▶

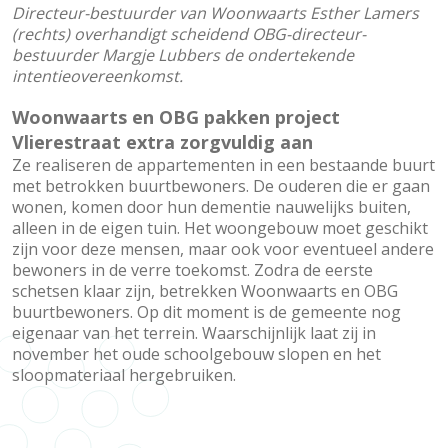
Directeur-bestuurder van Woonwaarts Esther Lamers
(rechts) overhandigt scheidend OBG-directeur-
bestuurder Margje Lubbers de ondertekende
intentieovereenkomst.
Woonwaarts en OBG pakken project
Vlierestraat extra zorgvuldig aan
Ze realiseren de appartementen in een bestaande buurt
met betrokken buurtbewoners. De ouderen die er gaan
wonen, komen door hun dementie nauwelijks buiten,
alleen in de eigen tuin. Het woongebouw moet geschikt
zijn voor deze mensen, maar ook voor eventueel andere
bewoners in de verre toekomst. Zodra de eerste
schetsen klaar zijn, betrekken Woonwaarts en OBG
buurtbewoners. Op dit moment is de gemeente nog
eigenaar van het terrein. Waarschijnlijk laat zij in
november het oude schoolgebouw slopen en het
sloopmateriaal hergebruiken.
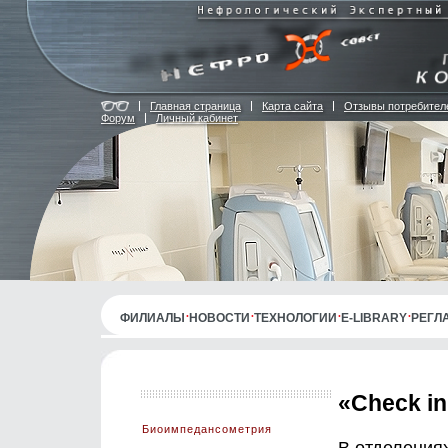
Главная страница
Карта сайта
Отзывы потребител
Форум
Личный кабинет
ФИЛИАЛЫ
НОВОСТИ
ТЕХНОЛОГИИ
E-LIBRARY
РЕГЛ
«Check in
Биоимпедансометрия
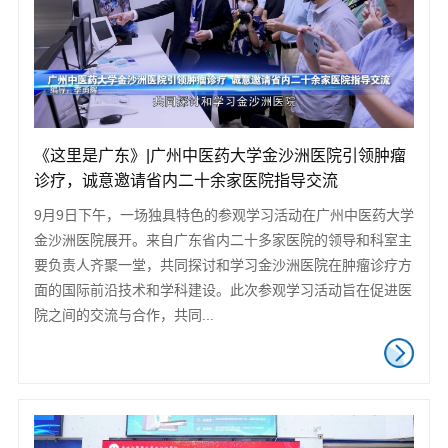
《这里是广东》|广州中医药大学金沙洲医院引领肿瘤
诊疗，诚意邀请省内二十余家医院指导交流
9月9日下午，一场独具特色的参观学习活动在广州中医药大学
金沙洲医院展开。来自广东省内二十多家医院的领导和科室主
要负责人齐聚一堂，共同探讨和学习金沙洲医院在肿瘤诊疗方
面的国际前沿技术和学科建设。此次参观学习活动旨在促进医
院之间的交流与合作，共同...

◀

Please substitute "omwonenden" for "buurtbewoners" wherever it occurs in the text read from all the entries above. Keep everything else unchanged, and leave the pictures out.

### TASK ANSWER
Directeur-bestuurder van Woonwaarts Esther Lamers
(rechts) overhandigt scheidend OBG-directeur-
bestuurder Margje Lubbers de ondertekende
intentieovereenkomst.
Woonwaarts en OBG pakken project
Vlierestraat extra zorgvuldig aan
Ze realiseren de appartementen in een bestaande buurt
met betrokken omwonenden. De ouderen die er gaan
wonen, komen door hun dementie nauwelijks buiten,
alleen in de eigen tuin. Het woongebouw moet geschikt
zijn voor deze mensen, maar ook voor eventueel andere
bewoners in de verre toekomst. Zodra de eerste
schetsen klaar zijn, betrekken Woonwaarts en OBG
omwonenden. Op dit moment is de gemeente nog
eigenaar van het terrein. Waarschijnlijk laat zij in
november het oude schoolgebouw slopen en het
sloopmateriaal hergebruiken.
Главная страница
Карта сайта
Отзывы потребител
Форум
Личный кабинет
ФИЛИАЛЫ
НОВОСТИ
ТЕХНОЛОГИИ
E-LIBRARY
РЕГЛ
«Check in
Биоимпедансометрия
《这里是广东》|广州中医药大学金沙洲医院引领肿瘤
诊疗，诚意邀请省内二十余家医院指导交流
9月9日下午，一场独具特色的参观学习活动在广州中医药大学
金沙洲医院展开。来自广东省内二十多家医院的领导和科室主
要负责人齐聚一堂，共同探讨和学习金沙洲医院在肿瘤诊疗方
面的国际前沿技术和学科建设。此次参观学习活动旨在促进医
院之间的交流与合作，共同...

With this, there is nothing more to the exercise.